Extracted records:
------------------------

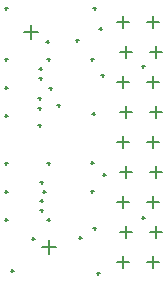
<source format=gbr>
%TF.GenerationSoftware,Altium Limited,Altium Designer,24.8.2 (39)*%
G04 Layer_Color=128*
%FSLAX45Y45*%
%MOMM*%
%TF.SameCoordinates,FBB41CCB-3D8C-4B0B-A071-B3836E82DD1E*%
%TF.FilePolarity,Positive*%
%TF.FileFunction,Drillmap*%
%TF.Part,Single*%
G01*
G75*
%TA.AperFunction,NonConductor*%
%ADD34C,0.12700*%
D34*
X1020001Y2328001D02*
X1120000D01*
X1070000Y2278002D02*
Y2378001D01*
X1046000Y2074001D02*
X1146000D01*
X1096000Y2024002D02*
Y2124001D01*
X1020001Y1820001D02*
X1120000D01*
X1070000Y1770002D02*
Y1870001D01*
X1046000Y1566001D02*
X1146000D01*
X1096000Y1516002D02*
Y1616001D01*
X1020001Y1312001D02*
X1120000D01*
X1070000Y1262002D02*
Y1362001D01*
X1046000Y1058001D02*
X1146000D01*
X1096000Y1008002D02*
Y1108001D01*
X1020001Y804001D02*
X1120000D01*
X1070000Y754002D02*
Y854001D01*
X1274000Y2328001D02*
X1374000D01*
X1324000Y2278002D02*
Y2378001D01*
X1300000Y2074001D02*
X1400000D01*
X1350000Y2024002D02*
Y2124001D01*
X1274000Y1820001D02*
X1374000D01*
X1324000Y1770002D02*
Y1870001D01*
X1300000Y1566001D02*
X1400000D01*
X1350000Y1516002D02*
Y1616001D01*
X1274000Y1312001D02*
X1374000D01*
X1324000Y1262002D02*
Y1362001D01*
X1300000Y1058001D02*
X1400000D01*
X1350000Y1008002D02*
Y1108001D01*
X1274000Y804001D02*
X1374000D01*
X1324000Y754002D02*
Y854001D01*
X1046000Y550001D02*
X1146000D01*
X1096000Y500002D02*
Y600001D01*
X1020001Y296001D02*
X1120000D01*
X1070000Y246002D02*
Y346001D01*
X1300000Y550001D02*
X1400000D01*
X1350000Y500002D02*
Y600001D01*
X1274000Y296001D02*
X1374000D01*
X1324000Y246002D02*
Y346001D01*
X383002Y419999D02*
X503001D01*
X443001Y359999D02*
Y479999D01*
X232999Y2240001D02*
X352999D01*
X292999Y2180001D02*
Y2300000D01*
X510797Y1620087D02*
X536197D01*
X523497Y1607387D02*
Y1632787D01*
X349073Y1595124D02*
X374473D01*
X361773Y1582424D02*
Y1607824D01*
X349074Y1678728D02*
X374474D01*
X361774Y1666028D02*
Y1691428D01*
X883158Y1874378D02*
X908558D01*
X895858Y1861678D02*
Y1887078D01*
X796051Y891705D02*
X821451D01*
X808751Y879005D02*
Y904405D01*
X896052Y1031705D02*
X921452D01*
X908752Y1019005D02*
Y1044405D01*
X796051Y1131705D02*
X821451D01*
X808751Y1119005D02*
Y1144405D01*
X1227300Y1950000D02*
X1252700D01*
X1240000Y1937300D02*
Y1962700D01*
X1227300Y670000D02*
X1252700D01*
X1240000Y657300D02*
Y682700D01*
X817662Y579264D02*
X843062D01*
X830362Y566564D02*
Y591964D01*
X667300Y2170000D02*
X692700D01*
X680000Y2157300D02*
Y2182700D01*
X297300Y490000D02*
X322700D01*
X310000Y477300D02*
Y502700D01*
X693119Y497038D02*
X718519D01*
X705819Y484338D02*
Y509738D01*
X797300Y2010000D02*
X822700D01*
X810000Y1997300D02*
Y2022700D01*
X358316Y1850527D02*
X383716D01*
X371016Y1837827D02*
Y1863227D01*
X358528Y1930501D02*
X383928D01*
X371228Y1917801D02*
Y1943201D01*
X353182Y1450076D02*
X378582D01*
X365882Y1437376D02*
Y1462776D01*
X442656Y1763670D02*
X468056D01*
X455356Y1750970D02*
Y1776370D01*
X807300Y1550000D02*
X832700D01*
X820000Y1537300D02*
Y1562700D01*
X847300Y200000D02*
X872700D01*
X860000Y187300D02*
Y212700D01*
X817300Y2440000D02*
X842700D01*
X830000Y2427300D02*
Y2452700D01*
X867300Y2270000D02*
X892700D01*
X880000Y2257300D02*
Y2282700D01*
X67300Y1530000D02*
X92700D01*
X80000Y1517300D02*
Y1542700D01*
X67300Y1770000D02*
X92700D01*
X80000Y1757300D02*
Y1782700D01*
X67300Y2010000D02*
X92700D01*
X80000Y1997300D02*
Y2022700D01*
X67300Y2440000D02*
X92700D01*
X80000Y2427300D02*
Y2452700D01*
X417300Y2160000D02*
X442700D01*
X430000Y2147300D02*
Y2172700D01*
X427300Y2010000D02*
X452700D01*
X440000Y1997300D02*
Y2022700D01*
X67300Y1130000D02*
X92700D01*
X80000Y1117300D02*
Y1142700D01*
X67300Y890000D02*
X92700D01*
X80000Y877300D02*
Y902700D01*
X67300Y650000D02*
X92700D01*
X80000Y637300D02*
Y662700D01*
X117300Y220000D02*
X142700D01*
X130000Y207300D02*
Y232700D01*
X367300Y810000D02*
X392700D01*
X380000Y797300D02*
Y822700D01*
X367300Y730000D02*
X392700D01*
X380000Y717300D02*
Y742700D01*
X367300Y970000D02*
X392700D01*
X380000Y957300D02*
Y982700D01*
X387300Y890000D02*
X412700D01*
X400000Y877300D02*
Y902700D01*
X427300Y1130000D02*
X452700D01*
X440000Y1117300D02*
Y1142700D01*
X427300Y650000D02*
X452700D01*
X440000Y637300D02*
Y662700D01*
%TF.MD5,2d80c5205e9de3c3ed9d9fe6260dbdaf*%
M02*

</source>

------------------------

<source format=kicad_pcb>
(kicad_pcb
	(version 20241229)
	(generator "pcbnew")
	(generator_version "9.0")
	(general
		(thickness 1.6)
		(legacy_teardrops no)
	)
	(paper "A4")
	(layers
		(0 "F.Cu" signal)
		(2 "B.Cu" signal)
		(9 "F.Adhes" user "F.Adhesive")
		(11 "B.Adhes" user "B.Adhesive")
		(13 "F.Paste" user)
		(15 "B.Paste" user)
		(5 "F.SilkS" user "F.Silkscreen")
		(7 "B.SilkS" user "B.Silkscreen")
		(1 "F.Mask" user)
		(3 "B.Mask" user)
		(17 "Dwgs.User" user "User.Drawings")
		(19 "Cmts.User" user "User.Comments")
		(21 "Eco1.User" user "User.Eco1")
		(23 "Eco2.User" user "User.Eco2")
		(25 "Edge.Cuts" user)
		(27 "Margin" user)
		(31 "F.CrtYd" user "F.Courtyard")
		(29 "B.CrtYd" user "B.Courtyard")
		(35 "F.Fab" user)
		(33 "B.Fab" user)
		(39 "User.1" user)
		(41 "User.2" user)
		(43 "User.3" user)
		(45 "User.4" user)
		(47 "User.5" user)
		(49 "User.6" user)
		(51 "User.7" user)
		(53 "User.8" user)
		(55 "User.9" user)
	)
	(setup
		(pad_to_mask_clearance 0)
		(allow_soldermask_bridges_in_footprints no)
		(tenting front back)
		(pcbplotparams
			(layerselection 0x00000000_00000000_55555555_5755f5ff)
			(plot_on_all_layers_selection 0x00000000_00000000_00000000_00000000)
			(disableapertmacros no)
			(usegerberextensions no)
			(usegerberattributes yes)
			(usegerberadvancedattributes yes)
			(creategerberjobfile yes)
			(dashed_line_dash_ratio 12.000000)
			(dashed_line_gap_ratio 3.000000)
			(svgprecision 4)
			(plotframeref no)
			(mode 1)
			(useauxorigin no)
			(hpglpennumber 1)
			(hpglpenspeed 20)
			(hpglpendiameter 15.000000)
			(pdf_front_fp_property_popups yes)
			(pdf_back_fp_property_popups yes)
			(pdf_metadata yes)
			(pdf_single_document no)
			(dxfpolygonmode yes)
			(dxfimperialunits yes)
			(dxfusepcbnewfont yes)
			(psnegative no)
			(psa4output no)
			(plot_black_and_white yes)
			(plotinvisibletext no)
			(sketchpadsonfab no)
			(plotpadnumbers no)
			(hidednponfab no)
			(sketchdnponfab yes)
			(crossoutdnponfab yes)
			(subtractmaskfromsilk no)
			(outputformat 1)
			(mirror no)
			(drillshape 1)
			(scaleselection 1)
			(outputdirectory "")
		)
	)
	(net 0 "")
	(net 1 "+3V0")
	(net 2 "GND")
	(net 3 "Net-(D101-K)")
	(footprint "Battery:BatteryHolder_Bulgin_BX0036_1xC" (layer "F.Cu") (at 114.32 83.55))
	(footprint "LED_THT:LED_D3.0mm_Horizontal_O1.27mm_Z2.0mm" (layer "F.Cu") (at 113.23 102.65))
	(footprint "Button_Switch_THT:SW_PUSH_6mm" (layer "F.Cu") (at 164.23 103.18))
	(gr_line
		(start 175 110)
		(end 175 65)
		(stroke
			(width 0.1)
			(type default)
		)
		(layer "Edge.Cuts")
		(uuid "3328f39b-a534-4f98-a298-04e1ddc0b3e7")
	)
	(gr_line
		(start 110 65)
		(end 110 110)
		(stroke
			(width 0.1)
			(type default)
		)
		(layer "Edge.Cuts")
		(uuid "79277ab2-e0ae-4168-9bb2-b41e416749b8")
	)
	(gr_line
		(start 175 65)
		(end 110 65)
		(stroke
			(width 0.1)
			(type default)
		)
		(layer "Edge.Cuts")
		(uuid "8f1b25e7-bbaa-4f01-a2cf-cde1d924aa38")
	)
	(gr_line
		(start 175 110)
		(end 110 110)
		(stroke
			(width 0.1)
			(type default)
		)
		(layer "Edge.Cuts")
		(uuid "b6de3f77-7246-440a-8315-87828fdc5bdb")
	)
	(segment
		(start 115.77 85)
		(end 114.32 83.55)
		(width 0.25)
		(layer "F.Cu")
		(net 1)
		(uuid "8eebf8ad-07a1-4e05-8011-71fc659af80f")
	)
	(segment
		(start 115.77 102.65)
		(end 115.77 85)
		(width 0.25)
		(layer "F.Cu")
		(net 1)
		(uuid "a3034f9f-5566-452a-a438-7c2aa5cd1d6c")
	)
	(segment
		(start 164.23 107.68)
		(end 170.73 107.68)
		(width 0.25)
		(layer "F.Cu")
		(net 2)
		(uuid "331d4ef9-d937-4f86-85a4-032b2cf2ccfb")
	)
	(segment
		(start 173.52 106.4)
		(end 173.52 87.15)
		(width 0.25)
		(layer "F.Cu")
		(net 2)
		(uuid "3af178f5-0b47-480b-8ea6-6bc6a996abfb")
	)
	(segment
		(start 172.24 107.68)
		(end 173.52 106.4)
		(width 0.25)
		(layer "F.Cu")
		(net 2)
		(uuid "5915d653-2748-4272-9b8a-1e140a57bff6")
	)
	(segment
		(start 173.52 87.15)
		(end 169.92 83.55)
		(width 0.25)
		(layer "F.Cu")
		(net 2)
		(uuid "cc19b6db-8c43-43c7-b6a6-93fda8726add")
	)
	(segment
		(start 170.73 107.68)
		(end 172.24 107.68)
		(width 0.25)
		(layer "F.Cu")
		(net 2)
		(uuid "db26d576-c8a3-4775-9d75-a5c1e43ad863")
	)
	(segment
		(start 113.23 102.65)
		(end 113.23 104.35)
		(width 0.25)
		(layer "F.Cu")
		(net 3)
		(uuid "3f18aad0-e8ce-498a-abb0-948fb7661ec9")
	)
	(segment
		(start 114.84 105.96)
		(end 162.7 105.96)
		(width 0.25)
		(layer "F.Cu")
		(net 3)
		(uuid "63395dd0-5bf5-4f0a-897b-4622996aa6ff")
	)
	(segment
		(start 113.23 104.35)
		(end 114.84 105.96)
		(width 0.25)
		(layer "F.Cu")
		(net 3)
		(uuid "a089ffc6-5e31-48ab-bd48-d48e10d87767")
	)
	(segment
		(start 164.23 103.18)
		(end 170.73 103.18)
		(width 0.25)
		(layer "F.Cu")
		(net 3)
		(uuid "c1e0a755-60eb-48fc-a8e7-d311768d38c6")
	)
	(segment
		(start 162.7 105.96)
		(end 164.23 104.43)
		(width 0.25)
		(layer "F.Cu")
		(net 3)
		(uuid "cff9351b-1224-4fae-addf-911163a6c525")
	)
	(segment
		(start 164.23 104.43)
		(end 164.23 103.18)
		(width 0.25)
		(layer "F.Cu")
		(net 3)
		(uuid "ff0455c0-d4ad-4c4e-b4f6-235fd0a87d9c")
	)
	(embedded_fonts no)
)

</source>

------------------------

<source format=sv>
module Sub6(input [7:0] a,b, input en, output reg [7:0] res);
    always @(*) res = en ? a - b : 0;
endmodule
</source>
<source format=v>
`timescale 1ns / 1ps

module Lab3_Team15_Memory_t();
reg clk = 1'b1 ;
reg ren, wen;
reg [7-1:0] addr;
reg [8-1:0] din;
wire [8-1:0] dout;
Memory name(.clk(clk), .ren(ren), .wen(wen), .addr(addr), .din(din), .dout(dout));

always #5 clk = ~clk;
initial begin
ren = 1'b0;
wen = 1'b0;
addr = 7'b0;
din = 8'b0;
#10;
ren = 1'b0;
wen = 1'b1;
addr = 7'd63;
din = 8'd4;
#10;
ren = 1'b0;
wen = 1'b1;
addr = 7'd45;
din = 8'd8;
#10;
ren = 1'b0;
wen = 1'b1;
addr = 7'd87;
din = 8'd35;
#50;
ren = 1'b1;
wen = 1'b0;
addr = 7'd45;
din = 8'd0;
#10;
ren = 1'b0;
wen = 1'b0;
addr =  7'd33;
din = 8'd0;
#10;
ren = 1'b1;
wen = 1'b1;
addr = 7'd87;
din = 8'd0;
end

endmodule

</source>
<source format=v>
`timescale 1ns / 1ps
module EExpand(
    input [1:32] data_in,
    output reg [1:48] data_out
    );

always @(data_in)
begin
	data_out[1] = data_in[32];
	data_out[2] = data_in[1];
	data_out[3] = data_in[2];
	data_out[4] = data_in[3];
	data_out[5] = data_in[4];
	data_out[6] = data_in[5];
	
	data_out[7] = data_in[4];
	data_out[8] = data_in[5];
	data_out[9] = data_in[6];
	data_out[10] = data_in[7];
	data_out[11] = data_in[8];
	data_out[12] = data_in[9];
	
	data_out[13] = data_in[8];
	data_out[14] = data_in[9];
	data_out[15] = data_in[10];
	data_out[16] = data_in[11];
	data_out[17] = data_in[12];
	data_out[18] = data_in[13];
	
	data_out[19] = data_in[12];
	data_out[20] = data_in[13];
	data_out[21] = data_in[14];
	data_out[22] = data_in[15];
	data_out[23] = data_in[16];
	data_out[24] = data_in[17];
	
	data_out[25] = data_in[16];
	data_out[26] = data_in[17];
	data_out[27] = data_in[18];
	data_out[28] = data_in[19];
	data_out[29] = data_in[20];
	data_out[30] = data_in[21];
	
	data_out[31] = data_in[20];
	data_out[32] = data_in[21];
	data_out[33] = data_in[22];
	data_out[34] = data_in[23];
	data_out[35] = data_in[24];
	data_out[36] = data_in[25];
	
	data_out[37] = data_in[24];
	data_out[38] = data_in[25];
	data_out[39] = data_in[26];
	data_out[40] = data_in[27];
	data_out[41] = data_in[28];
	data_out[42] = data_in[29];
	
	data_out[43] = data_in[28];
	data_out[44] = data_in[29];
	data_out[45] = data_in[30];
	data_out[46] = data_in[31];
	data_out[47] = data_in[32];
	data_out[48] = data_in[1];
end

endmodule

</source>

------------------------

- ABOUT THIS EXERCISE
Look above for the line with "<source format=gbr>"; retype exactly that line, every line after it up to the line with "X1096000Y2024002D02*", and that line too, nothing else.

- ANSWER SECTION
<source format=gbr>
%TF.GenerationSoftware,Altium Limited,Altium Designer,24.8.2 (39)*%
G04 Layer_Color=128*
%FSLAX45Y45*%
%MOMM*%
%TF.SameCoordinates,FBB41CCB-3D8C-4B0B-A071-B3836E82DD1E*%
%TF.FilePolarity,Positive*%
%TF.FileFunction,Drillmap*%
%TF.Part,Single*%
G01*
G75*
%TA.AperFunction,NonConductor*%
%ADD34C,0.12700*%
D34*
X1020001Y2328001D02*
X1120000D01*
X1070000Y2278002D02*
Y2378001D01*
X1046000Y2074001D02*
X1146000D01*
X1096000Y2024002D02*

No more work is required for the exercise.